May 21, 2013
Colombia leaves pact recognizing UN court rulings
Colombia has withdrawn from a treaty that binds it to the UN International Court of Justice in anger at a ruling that shifts some of its resource-rich waters to Nicaragua, President Juan Manuel Santos said today.
The Hague-based court last week reduced an expanse of sea belonging to Colombia, drawing a demarcation line in favor of Nicaragua even while saying a cluster of disputed islands in the western Caribbean belonged to Colombia and not to Managua.
The decision set off a scramble in Bogotá to see how to overturn the verdict and avoid diplomatic conflict with Nicaragua's President Daniel Ortega, who sent ships to the area.
Santos has ordered the Colombian navy to remain in the waters granted to Managua.
"The highest national interests demand that territorial and maritime limits are set by agreements as has always been the case in Colombian judicial tradition, and not via rulings uttered by the International Court of Justice," Santos said.
"This is the moment for national unity. This is the moment that the country has to unite."
The 1948 treaty, known as the Bogotá Pact, recognizes ICJ rulings to find peaceful solutions to signatories' conflicts.

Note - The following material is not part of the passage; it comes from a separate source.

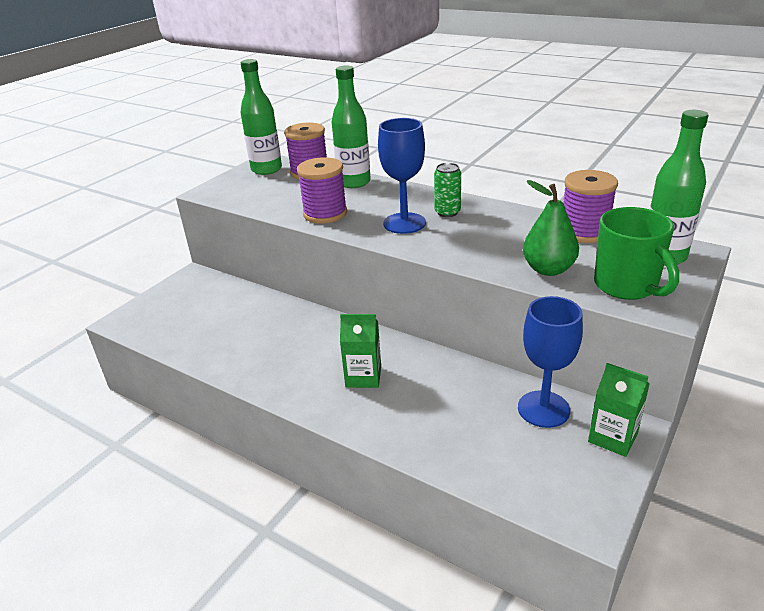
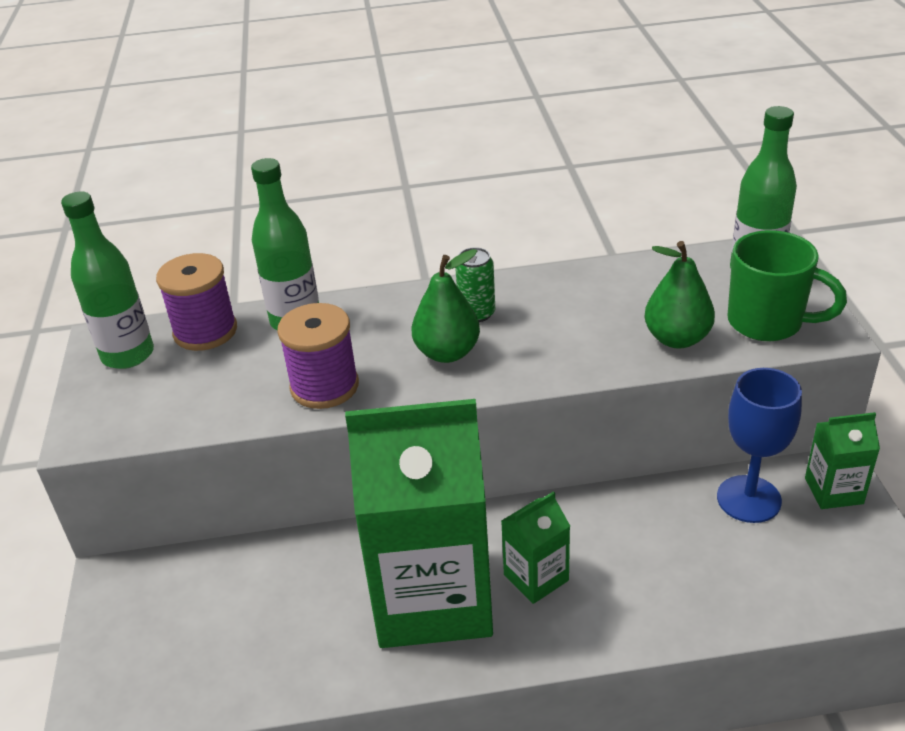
camera: 40 degrees left, 5 degrees up
(303, 356) = (432, 597): none -> green carton
(404, 223) = (447, 353): blue goblet -> green pear
(584, 231) = (650, 273): purple spool -> none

Leaving the pact would mean Colombia is not obliged to heed the court's ruling on any potential bids by Nicaragua to seek additional territory, the government has said.

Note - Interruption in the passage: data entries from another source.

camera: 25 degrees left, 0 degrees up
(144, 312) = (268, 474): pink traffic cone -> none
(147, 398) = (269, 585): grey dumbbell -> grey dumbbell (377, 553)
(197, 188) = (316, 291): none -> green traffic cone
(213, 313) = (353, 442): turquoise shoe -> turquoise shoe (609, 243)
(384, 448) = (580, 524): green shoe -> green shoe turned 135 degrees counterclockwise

But its withdrawal would not have a retroactive effect, and it would be obliged to comply with last week's ruling.
Ortega has said he expects Colombia to recognize the court decision, which is binding, but experts have said Colombia may reject it and seek to negotiate a new border pact.
Colombia's withdrawal "doesn't influence under any circumstance" the court's ruling, Carlos Arguello, Managua's representative at the Hague, told reporters.